Pas d'ouverture démocratique en vue au Rwanda après les élections

 

KIGALI, 4 oct (AFP) - Le président rwandais Paul Kagame monopolise plus que jamais le pouvoir au terme du processus électoral qui s'est terminé cette semaine, mettant fin à la période de transition en cours depuis le génocide, et qui ne débouche pas, selon des observateurs, sur l'ouverture démocratique escomptée.

Le 25 août, le président sortant Paul Kagame a été élu avec 95,05% des voix, et cette semaine la coalition autour du Front patriotique rwandais (FPR), l'ex-rébellion tutsie du chef de l'Etat, a largement remporté les élections parlementaires.

Paul Kagame, homme fort du pays depuis la fin du génocide de 1994, détient donc tous les leviers des pouvoirs exécutif et législatif. Le gouvernement sortant était dirigé par le principal parti à dominante hutue (ethnie majoritaire), le Mouvement démocratique républicain (MDR).

Le FPR est arrivé au pouvoir il y a neuf ans en mettant fin au génocide, qui a fait environ un million de morts parmi la minorité tutsie et les Hutus modérés, selon les autorités rwandaises.

Avec les scrutins présidentiel et parlementaires, présentés par Kigali comme les premières élections pluralistes depuis l'indépendance du Rwanda en 1962, le camp présidentiel acquiert une légitimité démocratique.

Mais ces victoires ne sont pas une surprise. L'opposition a d'abord été discréditée et accusée de prêcher la division ethnique, un crime très grave dans ce pays encore traumatisé par le génocide. Puis, avant les élections, les partis et candidats en mesure d'inquiéter le FPR ont été interdits ou disqualifiés.

"Après la victoire de M. Kagame à la présidentielle, le régime avait encore le choix entre deux options", estime un diplomate occidental à Kigali, sous couvert d'anonymat. "Fort de son succès, il pouvait s'ouvrir à une certaine opposition; ou bien, galvanisé par son score écrasant, il pouvait se durcir. C'est ce chemin qu'il semble prendre à la lumière des législatives", ajoute-t-il.

Le FPR et sa coalition ont obtenu la majorité absolue des sièges à la Chambre des députés.

Selon plusieurs sources proches du parti présidentiel, cette coalition décroche environ 58 des 80 sièges à la chambre basse.

Quant aux deux autres partis représentés à la Chambre des députés, il s'agit d'alliés du FPR.

Dans ce contexte, le partage du pouvoir au sein du gouvernement, prévu par la Constitution adoptée par référendum fin mai, risque de se faire entre une poignée de partis qui sont tous issus de la même mouvance.

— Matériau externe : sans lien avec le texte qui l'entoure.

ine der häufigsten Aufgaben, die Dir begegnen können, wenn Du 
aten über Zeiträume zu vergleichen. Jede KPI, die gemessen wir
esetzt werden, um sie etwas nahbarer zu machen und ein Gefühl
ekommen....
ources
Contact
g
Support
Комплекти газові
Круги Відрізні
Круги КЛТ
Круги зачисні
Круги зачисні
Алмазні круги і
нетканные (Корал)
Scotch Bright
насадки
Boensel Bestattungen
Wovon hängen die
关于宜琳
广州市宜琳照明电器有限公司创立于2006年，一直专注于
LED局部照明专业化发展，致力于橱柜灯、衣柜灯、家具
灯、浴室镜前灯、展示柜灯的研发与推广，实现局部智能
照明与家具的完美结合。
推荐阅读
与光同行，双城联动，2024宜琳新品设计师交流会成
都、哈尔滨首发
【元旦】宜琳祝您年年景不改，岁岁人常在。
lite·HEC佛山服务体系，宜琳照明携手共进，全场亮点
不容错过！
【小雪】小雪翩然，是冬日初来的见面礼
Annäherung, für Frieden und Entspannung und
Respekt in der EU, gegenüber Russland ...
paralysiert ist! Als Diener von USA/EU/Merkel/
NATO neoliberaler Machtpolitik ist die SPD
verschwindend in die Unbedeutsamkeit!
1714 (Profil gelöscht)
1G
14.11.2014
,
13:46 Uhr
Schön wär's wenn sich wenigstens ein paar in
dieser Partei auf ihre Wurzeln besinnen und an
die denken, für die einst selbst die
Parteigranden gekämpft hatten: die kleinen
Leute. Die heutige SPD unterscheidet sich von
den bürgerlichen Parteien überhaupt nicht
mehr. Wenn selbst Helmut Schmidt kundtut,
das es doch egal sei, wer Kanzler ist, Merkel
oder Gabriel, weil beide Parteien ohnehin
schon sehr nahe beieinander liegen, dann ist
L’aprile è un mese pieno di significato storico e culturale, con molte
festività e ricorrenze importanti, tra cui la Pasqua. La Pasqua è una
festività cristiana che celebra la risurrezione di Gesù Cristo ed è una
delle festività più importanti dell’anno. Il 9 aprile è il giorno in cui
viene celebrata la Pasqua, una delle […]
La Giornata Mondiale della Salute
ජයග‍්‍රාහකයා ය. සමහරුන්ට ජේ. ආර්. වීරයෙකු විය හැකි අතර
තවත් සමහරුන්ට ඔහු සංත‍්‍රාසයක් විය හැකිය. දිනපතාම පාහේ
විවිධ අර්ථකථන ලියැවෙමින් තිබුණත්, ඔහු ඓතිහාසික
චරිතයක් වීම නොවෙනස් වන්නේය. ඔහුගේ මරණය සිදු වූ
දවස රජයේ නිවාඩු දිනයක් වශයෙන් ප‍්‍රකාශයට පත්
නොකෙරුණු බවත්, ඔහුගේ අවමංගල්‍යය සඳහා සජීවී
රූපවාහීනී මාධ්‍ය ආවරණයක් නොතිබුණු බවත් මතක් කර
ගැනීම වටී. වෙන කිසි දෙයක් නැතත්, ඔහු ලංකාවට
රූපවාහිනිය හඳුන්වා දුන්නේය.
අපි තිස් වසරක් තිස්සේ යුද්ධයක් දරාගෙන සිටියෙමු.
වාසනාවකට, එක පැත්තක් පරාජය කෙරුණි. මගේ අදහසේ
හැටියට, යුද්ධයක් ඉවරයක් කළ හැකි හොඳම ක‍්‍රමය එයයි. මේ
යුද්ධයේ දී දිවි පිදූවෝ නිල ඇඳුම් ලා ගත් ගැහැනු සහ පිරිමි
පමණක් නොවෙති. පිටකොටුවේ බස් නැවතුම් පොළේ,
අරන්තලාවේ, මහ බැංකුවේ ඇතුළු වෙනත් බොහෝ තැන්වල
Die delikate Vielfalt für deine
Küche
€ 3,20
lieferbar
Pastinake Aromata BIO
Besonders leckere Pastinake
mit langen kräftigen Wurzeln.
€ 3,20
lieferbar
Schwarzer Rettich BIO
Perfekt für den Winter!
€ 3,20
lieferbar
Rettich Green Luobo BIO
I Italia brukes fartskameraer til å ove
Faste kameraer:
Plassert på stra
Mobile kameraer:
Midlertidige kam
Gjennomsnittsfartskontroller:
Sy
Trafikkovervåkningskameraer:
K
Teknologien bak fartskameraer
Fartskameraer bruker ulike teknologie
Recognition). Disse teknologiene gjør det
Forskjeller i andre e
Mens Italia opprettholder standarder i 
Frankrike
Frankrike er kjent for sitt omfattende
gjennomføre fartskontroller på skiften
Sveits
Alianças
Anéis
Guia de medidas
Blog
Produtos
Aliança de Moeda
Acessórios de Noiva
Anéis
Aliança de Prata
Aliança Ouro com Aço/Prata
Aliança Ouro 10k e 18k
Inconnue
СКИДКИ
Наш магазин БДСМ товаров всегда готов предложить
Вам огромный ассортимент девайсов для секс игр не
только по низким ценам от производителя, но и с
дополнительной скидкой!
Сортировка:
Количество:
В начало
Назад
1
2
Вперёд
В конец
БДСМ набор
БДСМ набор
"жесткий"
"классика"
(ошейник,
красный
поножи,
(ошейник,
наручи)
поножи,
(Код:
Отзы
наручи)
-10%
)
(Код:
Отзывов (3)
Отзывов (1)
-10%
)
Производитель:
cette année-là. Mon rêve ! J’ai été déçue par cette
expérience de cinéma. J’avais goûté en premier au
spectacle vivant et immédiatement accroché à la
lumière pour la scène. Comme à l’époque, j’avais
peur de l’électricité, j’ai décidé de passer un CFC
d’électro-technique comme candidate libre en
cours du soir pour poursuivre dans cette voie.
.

"Paradoxalement, le paysage politique à la fin de la transition est plus monolithique qu'après le génocide", relève un observateur de la région, qui a également requis l'anonymat.

Dans l'Assemblée nationale de transition, mise en place après le génocide, huit partis, plus l'Armée patriotique rwandaise (APR), émanation du FPR, disposaient du même nombre de députés.

Parmi ces formations figurait le MDR, qui a dirigé le gouvernement pendant les neuf dernières années et a tant bien que mal servi de contrepoids au FPR, avant d'être dissout cette année pour "divisionnisme ethnique".

Les observateurs de l'Union européenne ont estimé que les élections n'avaient pas eu les effets escomptés en matière d'ouverture démocratique.

"Il est regrettable qu'elles n'aient pas contribué à ouvrir davantage la société rwandaise et à renforcer les libertés fondamentales", a estimé vendredi la chef de la mission d'observation, Colette Flesch, qui a relevé des "irrégularités" et des "fraudes" lors de la présidentielle et des législatives.

"Les éléments concernant la période pré-électorale indiquent qu'il y a du chemin à faire en matière de pluralisme politique", a-t-elle ajouté, en évoquant une "opposition entravée".

Selon certains diplomates européens, les irrégularités constatées par les observateurs seraient d'ailleurs plus graves que celles officiellement relevées. "Il y a eu certaines pressions diplomatiques pour atténuer le rapport" des observateurs de l'UE, a affirmé l'un d'entre eux.